## TASK
Write out the following lines exactly as they appear.

## EXTRACTED DATA
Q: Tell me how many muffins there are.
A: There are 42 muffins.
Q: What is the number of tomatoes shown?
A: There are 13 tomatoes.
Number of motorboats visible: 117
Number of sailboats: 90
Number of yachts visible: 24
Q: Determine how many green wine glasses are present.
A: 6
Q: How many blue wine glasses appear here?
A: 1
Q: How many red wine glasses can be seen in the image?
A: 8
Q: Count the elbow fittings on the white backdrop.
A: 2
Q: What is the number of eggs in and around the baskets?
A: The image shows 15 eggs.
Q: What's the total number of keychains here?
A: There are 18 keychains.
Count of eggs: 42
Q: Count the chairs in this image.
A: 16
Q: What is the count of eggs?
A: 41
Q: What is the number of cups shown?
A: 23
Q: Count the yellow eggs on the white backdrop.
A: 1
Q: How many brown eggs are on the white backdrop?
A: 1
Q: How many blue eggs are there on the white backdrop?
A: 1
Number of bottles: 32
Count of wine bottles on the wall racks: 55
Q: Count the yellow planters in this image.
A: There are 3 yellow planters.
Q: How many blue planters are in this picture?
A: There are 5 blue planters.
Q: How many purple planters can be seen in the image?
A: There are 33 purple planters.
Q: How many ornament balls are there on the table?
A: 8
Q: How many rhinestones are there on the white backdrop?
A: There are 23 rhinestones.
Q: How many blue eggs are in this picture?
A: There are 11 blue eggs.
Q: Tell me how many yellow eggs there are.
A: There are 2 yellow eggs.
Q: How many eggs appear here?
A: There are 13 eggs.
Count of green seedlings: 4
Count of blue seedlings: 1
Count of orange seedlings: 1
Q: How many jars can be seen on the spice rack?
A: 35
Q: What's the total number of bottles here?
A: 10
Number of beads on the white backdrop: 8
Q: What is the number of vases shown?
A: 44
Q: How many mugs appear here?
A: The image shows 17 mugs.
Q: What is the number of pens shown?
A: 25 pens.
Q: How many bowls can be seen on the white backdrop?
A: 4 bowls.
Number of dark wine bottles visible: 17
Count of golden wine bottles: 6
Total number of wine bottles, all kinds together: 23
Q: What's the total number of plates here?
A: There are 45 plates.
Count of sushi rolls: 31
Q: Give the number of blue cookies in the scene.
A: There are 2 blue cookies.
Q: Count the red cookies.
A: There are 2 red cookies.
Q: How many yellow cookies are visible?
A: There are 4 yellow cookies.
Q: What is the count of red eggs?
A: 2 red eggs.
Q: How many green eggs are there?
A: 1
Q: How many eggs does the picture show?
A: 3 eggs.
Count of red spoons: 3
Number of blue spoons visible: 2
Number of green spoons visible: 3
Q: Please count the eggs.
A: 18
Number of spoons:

## THE RESULT
Q: Tell me how many muffins there are.
A: There are 42 muffins.
Q: What is the number of tomatoes shown?
A: There are 13 tomatoes.
Number of motorboats visible: 117
Number of sailboats: 90
Number of yachts visible: 24
Q: Determine how many green wine glasses are present.
A: 6
Q: How many blue wine glasses appear here?
A: 1
Q: How many red wine glasses can be seen in the image?
A: 8
Q: Count the elbow fittings on the white backdrop.
A: 2
Q: What is the number of eggs in and around the baskets?
A: The image shows 15 eggs.
Q: What's the total number of keychains here?
A: There are 18 keychains.
Count of eggs: 42
Q: Count the chairs in this image.
A: 16
Q: What is the count of eggs?
A: 41
Q: What is the number of cups shown?
A: 23
Q: Count the yellow eggs on the white backdrop.
A: 1
Q: How many brown eggs are on the white backdrop?
A: 1
Q: How many blue eggs are there on the white backdrop?
A: 1
Number of bottles: 32
Count of wine bottles on the wall racks: 55
Q: Count the yellow planters in this image.
A: There are 3 yellow planters.
Q: How many blue planters are in this picture?
A: There are 5 blue planters.
Q: How many purple planters can be seen in the image?
A: There are 33 purple planters.
Q: How many ornament balls are there on the table?
A: 8
Q: How many rhinestones are there on the white backdrop?
A: There are 23 rhinestones.
Q: How many blue eggs are in this picture?
A: There are 11 blue eggs.
Q: Tell me how many yellow eggs there are.
A: There are 2 yellow eggs.
Q: How many eggs appear here?
A: There are 13 eggs.
Count of green seedlings: 4
Count of blue seedlings: 1
Count of orange seedlings: 1
Q: How many jars can be seen on the spice rack?
A: 35
Q: What's the total number of bottles here?
A: 10
Number of beads on the white backdrop: 8
Q: What is the number of vases shown?
A: 44
Q: How many mugs appear here?
A: The image shows 17 mugs.
Q: What is the number of pens shown?
A: 25 pens.
Q: How many bowls can be seen on the white backdrop?
A: 4 bowls.
Number of dark wine bottles visible: 17
Count of golden wine bottles: 6
Total number of wine bottles, all kinds together: 23
Q: What's the total number of plates here?
A: There are 45 plates.
Count of sushi rolls: 31
Q: Give the number of blue cookies in the scene.
A: There are 2 blue cookies.
Q: Count the red cookies.
A: There are 2 red cookies.
Q: How many yellow cookies are visible?
A: There are 4 yellow cookies.
Q: What is the count of red eggs?
A: 2 red eggs.
Q: How many green eggs are there?
A: 1
Q: How many eggs does the picture show?
A: 3 eggs.
Count of red spoons: 3
Number of blue spoons visible: 2
Number of green spoons visible: 3
Q: Please count the eggs.
A: 18
Number of spoons:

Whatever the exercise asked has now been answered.